AI Gateway
Business objective
The traffic cop and toll booth for model calls. An AI gateway is the single exit door through which all of an organization’s LLM traffic flows: it routes requests to the right model/provider, enforces rate limits and budgets, manages API keys and fallbacks, caches responses, and — crucially for governance — logs and archives every prompt and response in one place. Instead of every team wiring its own OpenAI/Anthropic/Bedrock keys, calls go through one governed chokepoint.
The gateway’s value is mostly plumbing and control rather than security inspection: routing, cost control, reliability (failover, retries), and a complete audit trail. It is the place you attach the security (ai-runtime-security) and visibility (llm-observability) controls, because it’s the one point every model call must cross.
When you need it
Day-1, and lightweight to stand up. The first time more than one team or app calls a model API, you want a single front door — for cost visibility, for kill-switch control, and for the audit log that compliance and comms-surveillance will later need. For a hedge fund the archival angle matters: a gateway that captures every prompt/response is the cheapest way to make AI traffic reviewable for MAR/MNPI purposes downstream. If you only use a vendor-hosted enterprise-ai-assistant, the assistant vendor is effectively your gateway; the moment you build apps on raw model APIs, you want your own.
Security role
Controls outbound data flows by construction: it is the single outbound path for model traffic, so it’s where you enforce which models can be reached, what gets logged, and where output-side policy attaches. It’s a preventive, inline chokepoint — but a chokepoint, not an inspector: it actually blocks exfiltration only when you bolt guardrails (ai-runtime-security) onto it. It typically sits at the boundary of the yellow/green zone, mediating all calls leaving internal apps for external model providers.
Vendors
Developer/OSS-leaning gateways
- litellm — widely used open-source proxy/SDK that normalizes 100+ model providers behind one OpenAI-compatible API.

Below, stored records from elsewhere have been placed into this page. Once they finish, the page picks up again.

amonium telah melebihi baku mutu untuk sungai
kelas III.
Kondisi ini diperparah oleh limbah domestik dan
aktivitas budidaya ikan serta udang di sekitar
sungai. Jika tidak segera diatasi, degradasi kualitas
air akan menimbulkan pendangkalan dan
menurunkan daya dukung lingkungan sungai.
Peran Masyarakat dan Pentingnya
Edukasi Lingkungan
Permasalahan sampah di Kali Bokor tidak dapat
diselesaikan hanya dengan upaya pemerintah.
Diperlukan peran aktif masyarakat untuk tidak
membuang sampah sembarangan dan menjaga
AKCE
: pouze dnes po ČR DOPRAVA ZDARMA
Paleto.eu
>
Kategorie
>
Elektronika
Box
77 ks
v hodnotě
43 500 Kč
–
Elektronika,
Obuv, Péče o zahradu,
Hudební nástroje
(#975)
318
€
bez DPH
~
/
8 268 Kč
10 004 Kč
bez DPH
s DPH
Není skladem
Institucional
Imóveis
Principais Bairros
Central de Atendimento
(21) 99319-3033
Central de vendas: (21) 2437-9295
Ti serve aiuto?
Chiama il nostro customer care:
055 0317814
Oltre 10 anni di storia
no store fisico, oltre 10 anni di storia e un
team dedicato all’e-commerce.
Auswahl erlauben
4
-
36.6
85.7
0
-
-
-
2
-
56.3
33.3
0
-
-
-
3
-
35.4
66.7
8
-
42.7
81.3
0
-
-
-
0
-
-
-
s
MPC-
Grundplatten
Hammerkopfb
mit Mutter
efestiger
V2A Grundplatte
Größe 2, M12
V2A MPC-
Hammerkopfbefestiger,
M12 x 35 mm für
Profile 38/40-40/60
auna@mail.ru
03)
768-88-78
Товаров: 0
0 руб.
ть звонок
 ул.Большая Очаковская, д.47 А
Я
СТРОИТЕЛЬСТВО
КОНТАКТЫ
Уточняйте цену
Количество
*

- portkey — gateway plus guardrails, observability, and prompt management; control-plane oriented.
- truefoundry — AI/ML platform with a gateway plus an mcp-gateway offering.

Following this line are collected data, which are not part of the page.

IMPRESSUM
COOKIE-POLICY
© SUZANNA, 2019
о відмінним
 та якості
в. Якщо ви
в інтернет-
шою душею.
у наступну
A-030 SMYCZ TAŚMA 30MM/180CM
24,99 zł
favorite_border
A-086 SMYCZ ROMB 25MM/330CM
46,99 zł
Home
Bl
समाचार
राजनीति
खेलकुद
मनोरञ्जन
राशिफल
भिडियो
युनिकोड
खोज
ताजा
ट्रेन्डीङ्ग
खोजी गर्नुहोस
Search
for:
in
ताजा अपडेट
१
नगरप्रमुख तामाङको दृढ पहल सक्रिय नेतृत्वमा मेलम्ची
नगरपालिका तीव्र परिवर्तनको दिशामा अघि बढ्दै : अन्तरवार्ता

- openrouter — aggregator/marketplace routing to many models behind one API and billing relationship.
Incumbent infra / API-management gateways
- kong — API-gateway incumbent extended with an AI gateway (and MCP tool ACLs).
- f5 — application-delivery incumbent with an AI gateway (and AI security via the CalypsoAI acquisition, per seed).
- cloudflare — edge platform offering an AI gateway (caching, rate-limiting, analytics) alongside its network stack.
Consolidation / M&A dynamics
Per seed flags (unverified — to confirm in research): Portkey flagged as acquired by Palo Alto Networks; F5 flagged as having acquired calypsoai (pairing a gateway with AI guardrails). The broader pattern is two-sided: API-management and networking incumbents (Kong, F5, Cloudflare, Palo Alto) are adding AI-gateway features, while AI-native gateways add security and observability to move up the stack. Expect gateway + firewall + observability to converge into single suites.
Adjacent categories
- ai-runtime-security — the inspection logic that attaches to the gateway chokepoint; often sold together.
- llm-observability — consumes the gateway’s traces/logs; some gateways (Portkey) ship their own observability.
- mcp-gateway — the agent-era analogue: a single doorway for the tools agents call, where the AI gateway is the doorway for model calls. Several vendors (Kong, TrueFoundry) do both.
- network-security-sase — the foundation-layer egress control the AI gateway complements at the application layer.
Survey
Question: Which AI gateway products are you using or evaluating to route, govern, and log your organization’s model/API traffic?
Answer options: Portkey, LiteLLM, TrueFoundry, Kong AI Gateway, F5, Cloudflare, OpenRouter, Other (Please Specify).
Response scale: multi-select; Interested; Considering/evaluating; Pilot/implementing; In production; Would recommend; Would not recommend.
Notes for survey design:
- LiteLLM is the most common OSS default; expect high “in production” among teams building on raw APIs.
- “AI gateway” overlaps confusingly with mcp-gateway (Kong, TrueFoundry appear in both) — clarify “model traffic” vs “agent tool access” in the question stem.
- Many shops use a model provider’s native console or a SASE/proxy as a de-facto gateway; the Other field will catch DIY/none.
- M&A dates Portkey (flagged → Palo Alto) and F5 (flagged ← CalypsoAI); show product names respondents will recognize.
Open taxonomy questions
- AI gateway vs mcp-gateway: as agents dominate, does the model-call gateway fold into the tool-call gateway, or stay distinct?
- Where does a gateway end and an ai-runtime-security firewall begin when one product does both (Portkey, F5, Prisma AIRS)?